Reputation: 347
I have a question about my homework problem. Here is the problem: Write a program which reads a text file called input.txt which contains an arbitrary number of lines of the form ", " then records this information using a dictionary, and finally outputs to the screen a list of countries represented in the file and the number of cities contained.

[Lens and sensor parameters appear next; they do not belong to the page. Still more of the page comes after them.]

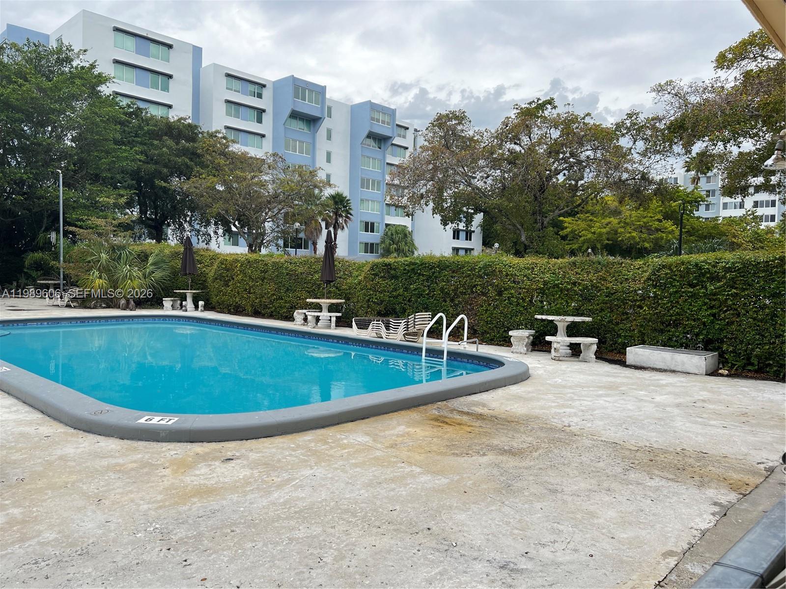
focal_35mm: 26
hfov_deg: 67.3
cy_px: 294
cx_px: 393
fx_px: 590
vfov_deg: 53.1
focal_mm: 5.7
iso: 50
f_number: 1.5
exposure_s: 1/1100
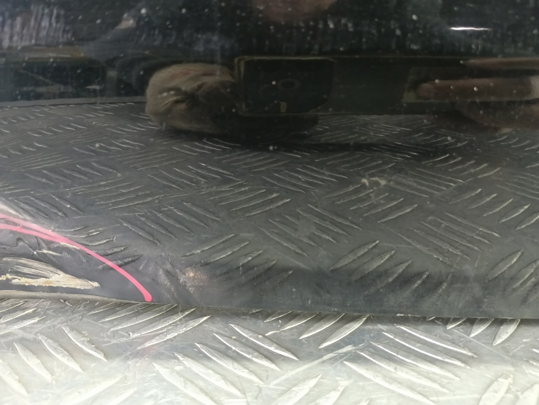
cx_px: 270
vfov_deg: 58.9
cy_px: 202
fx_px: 358
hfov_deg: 73.9
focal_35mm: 23
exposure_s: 1/25
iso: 721
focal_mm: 4.11
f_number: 1.6
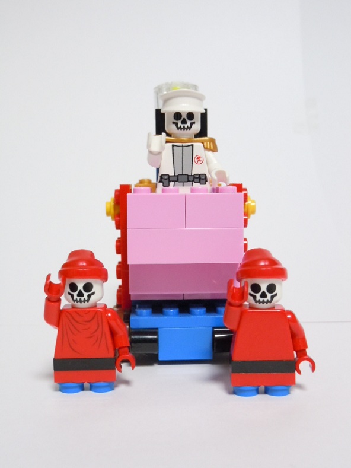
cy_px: 234
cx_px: 176
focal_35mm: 45
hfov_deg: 32.2
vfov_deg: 42.1
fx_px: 608
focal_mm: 8.1
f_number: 4.6
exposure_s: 1/6
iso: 400
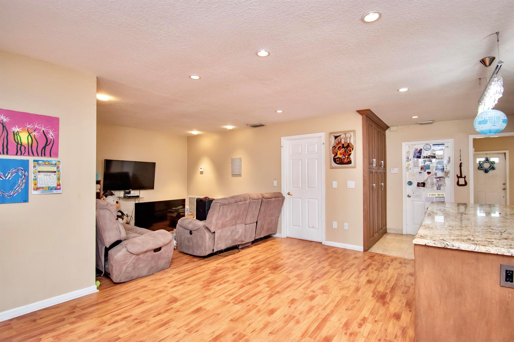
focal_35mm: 17
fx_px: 246
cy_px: 171
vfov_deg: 69.6
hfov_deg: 92.4
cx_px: 257
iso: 1250
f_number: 4.8
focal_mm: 11.5
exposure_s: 1/60
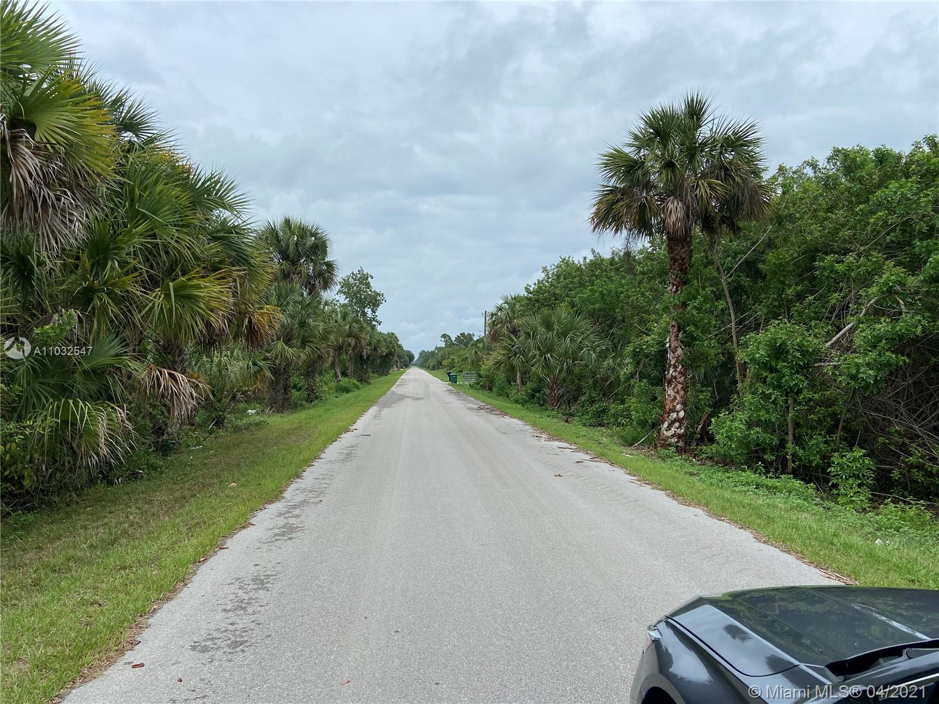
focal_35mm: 26
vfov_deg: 53.1
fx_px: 705
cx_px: 470
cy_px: 352
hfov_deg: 67.3
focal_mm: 4.25
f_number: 1.8
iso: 32
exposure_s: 1/2513
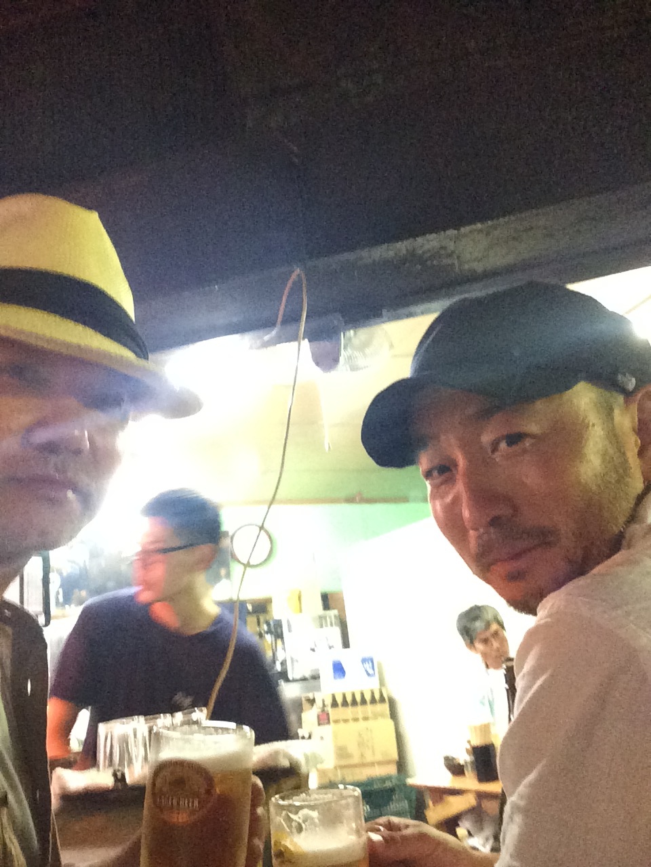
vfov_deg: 58.4
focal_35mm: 31
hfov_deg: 45.4
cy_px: 434
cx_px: 326
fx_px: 777
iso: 640
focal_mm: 2.15
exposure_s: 1/15
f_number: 2.4
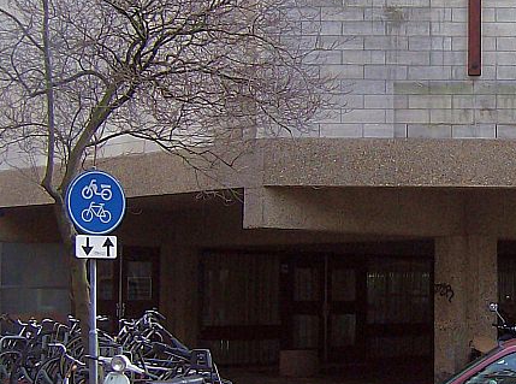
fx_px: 1278
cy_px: 144
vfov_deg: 17.1
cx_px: 461
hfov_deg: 22.3
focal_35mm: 86
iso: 100
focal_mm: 6
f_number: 4.7
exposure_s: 1/234
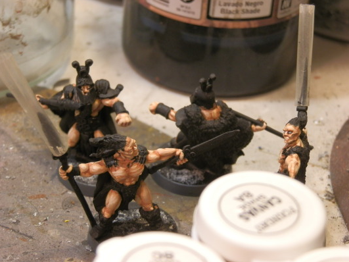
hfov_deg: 19.8
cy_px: 130
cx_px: 175
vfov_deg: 14.9
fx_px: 998
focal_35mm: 99
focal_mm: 17.64
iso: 200
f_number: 4
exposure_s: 1/15
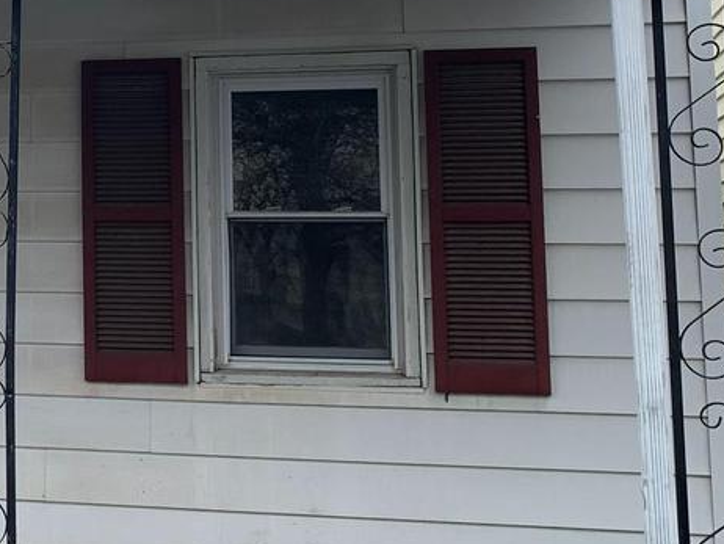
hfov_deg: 22.2
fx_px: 1695
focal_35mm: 81
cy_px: 71
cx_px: -146
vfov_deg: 18.0
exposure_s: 1/796
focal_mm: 4.25
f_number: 1.8
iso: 25
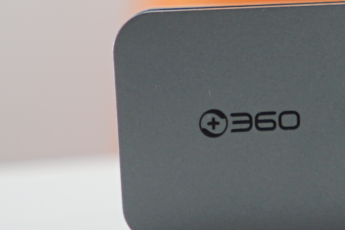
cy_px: 117
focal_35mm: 194
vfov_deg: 7.1
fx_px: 1859
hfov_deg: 10.3
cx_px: 483
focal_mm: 28
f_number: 2
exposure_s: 1/60
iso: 200
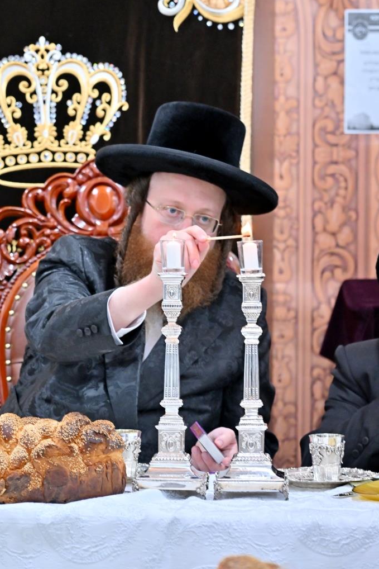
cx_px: 190
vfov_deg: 11.4
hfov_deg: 7.6
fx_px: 2857
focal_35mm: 181
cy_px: 284
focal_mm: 120
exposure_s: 1/250
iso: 800
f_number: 4
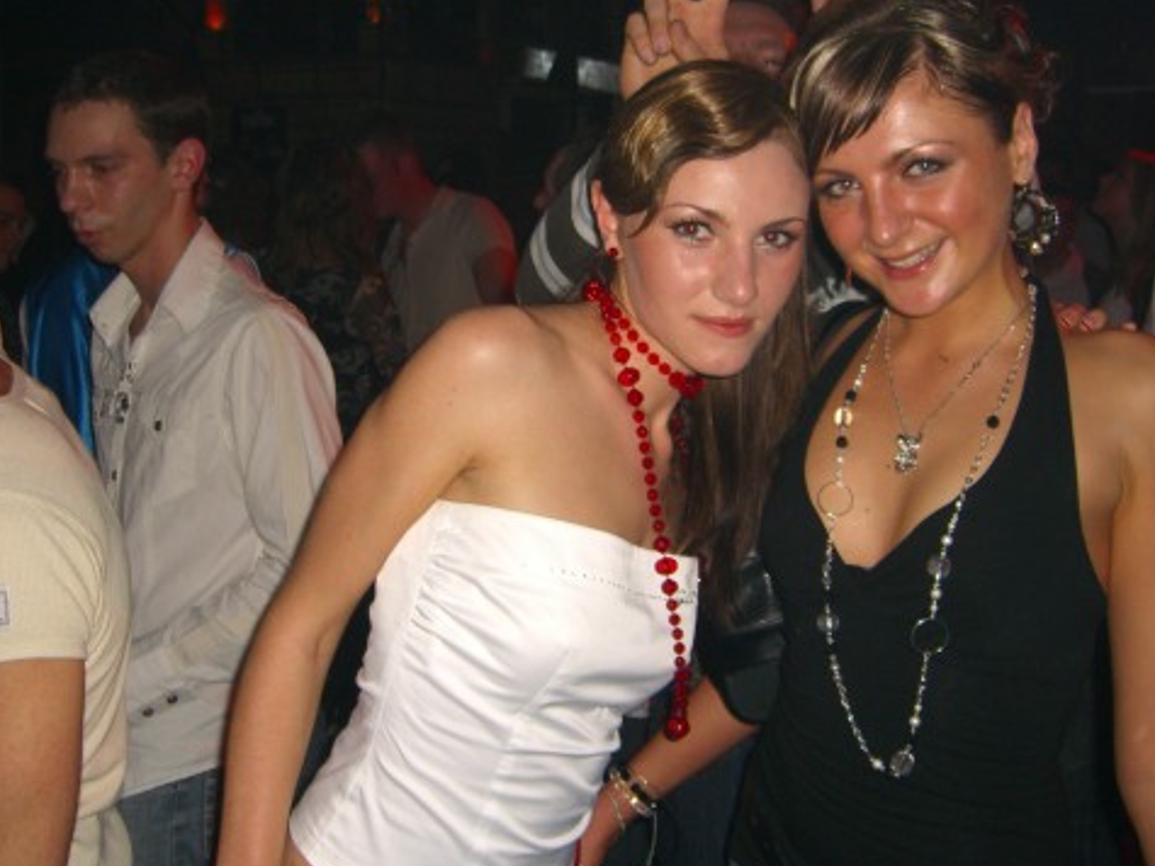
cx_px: 520
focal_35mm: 48
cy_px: 375
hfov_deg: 39.6
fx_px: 1601
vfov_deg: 30.2
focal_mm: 7.9
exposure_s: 1/60
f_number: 2.8
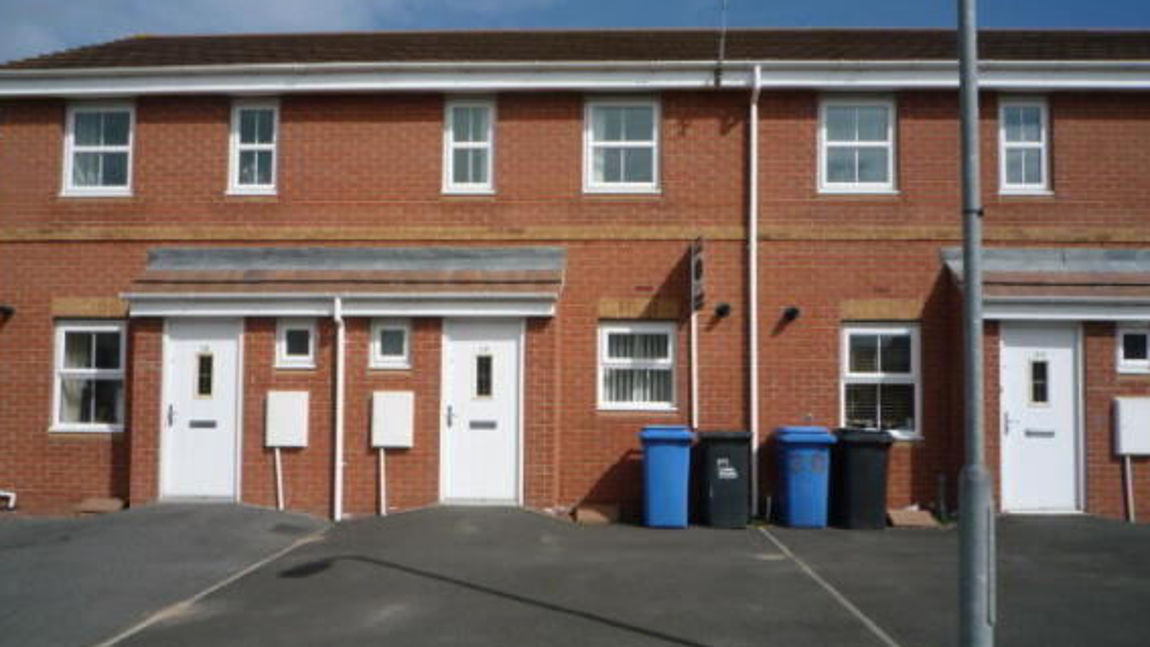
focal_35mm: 28
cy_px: 356
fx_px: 854
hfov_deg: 67.9
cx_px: 575
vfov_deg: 41.5
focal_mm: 4.4
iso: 100
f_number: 6.3
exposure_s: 1/800
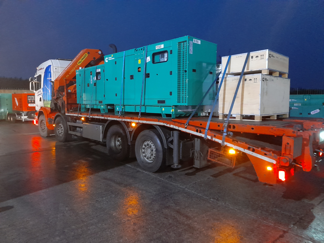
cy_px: 122
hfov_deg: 69.4
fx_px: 234
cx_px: 162
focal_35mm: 25
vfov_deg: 54.9
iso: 800
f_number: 2
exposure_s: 1/10
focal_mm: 4.6
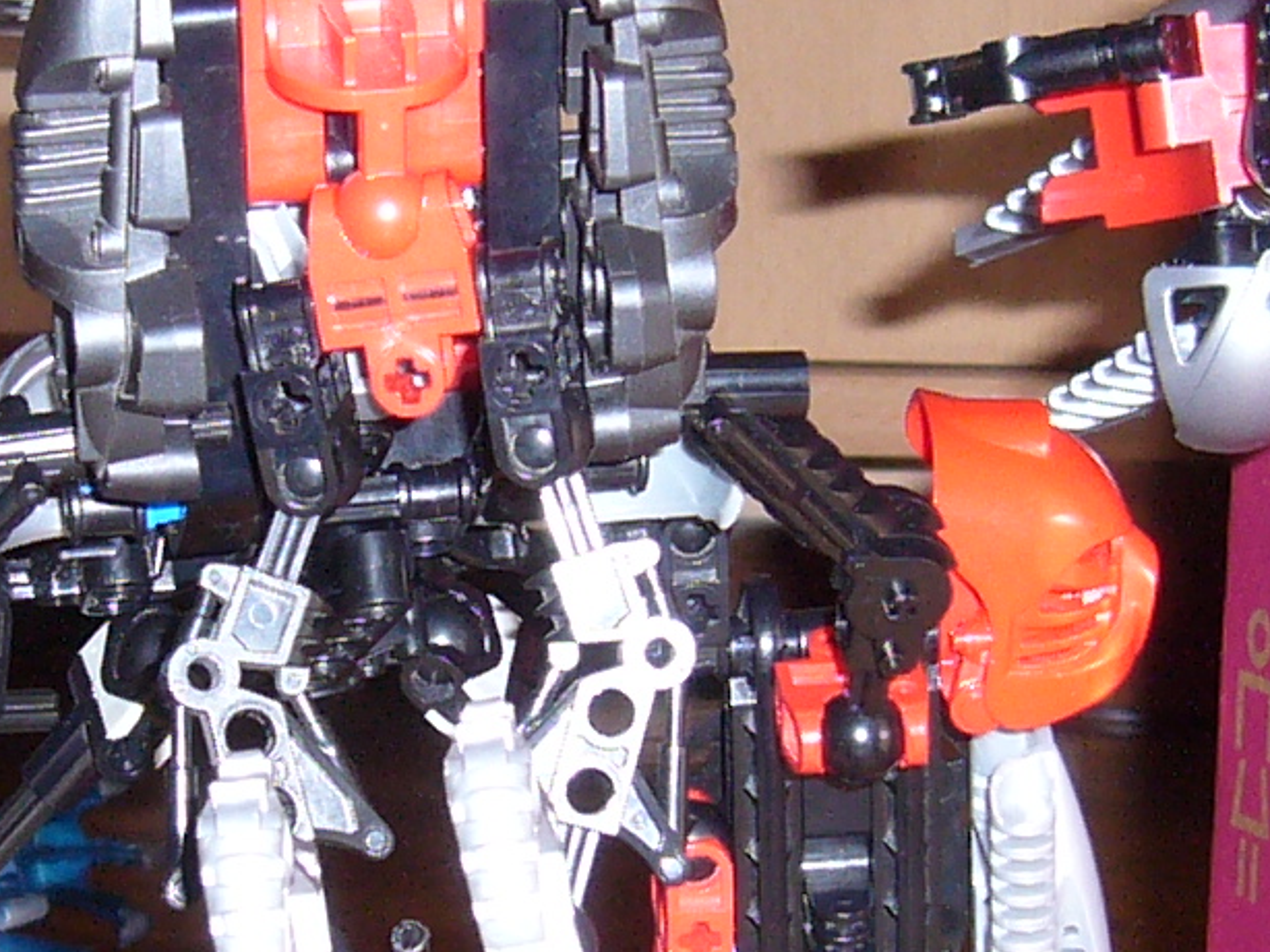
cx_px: 424
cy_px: 571
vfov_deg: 10.2
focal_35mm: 146
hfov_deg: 13.5
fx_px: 5354
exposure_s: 1/30
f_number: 2.8
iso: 100
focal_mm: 5.8
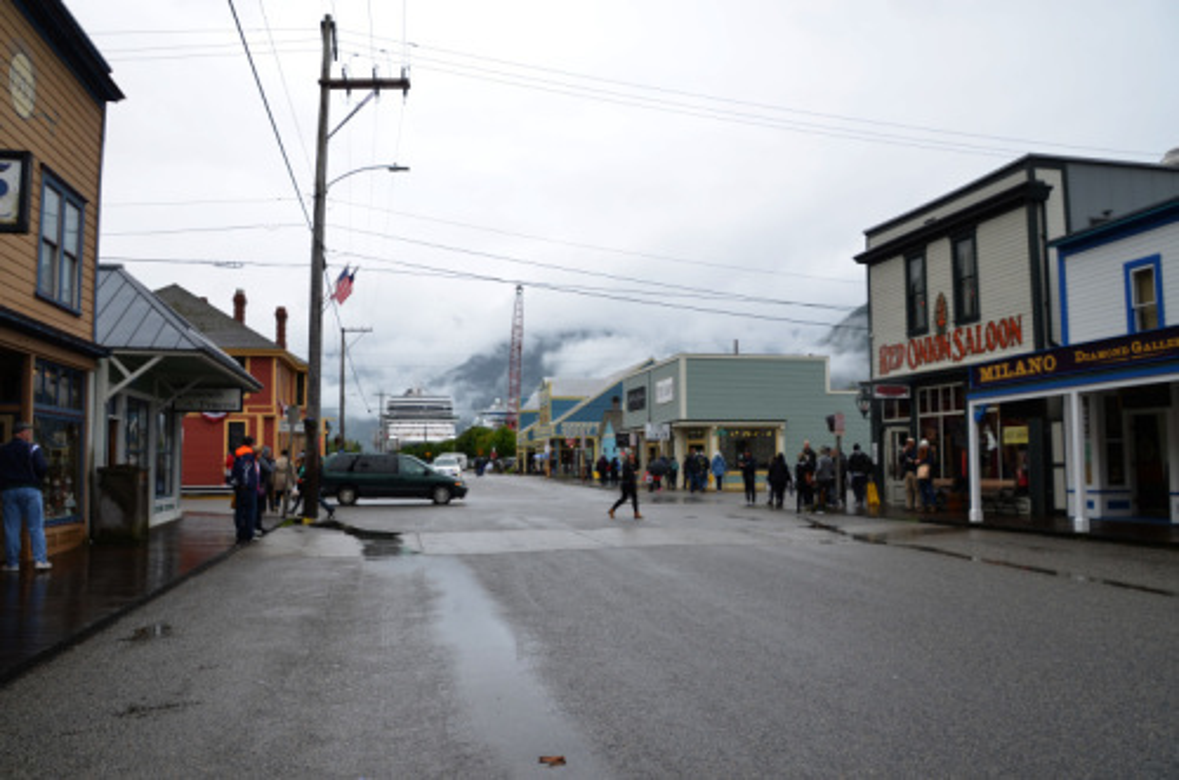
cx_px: 590
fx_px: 882
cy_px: 390
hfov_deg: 67.5
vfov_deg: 47.7
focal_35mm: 27
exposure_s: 1/250
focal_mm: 18
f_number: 8
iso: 125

For example, if input.txt contained the following:
New York, US
Angers, France
Los Angeles, US
Pau, France
Dunkerque, France
Mecca, Saudi Arabia
The program would output the following (in some order):
Saudi Arabia : 1
US : 2
France : 3
Here is my Code:
def addword(w,wcDict):
if w in wcDict:
wcDict[w] +=1
else:
wcDict[w]= 1
import string
def processLine(line, wcDict):
wordlist= line.strip().split(",")
for word in wordlist:
word= word.lower().strip()
word=word.strip(string.punctuation)
addword(wordlist[1], wcDict)
def prettyprint(wcDict):
valkeylist= [(val,key) for key,val in wcDict.items()]
valkeylist.sort(reverse = True)
for val,key in valkeylist:
print '%-12s %3d'%(key,val)
def main():
wcDict={}
fobj= open('prob1.txt','r')
for line in fobj:
processLine(line, wcDict)
prettyprint (wcDict)
main()
My code counts each country twice. Can you please help me?
Thank you
Upvotes: 4
Views: 177
Reputation: 1631
from collections import Counter as c
lines = (line.strip() for line in open("file.txt"))
data = (elem for elem in lines)
result = [two for one in data for two in one.split(",")]
c = Counter()
c(result)
I hope i answered your query
Upvotes: 0
Reputation: 49395
In the processLine
function, you have an extraneous for loop. wordlist
will always contain two entries, the city and the country. So the code inside your for loop (including addword
) will be executed twice -- you can just delete the for
statement entirely and it should work as you expect.
Upvotes: 2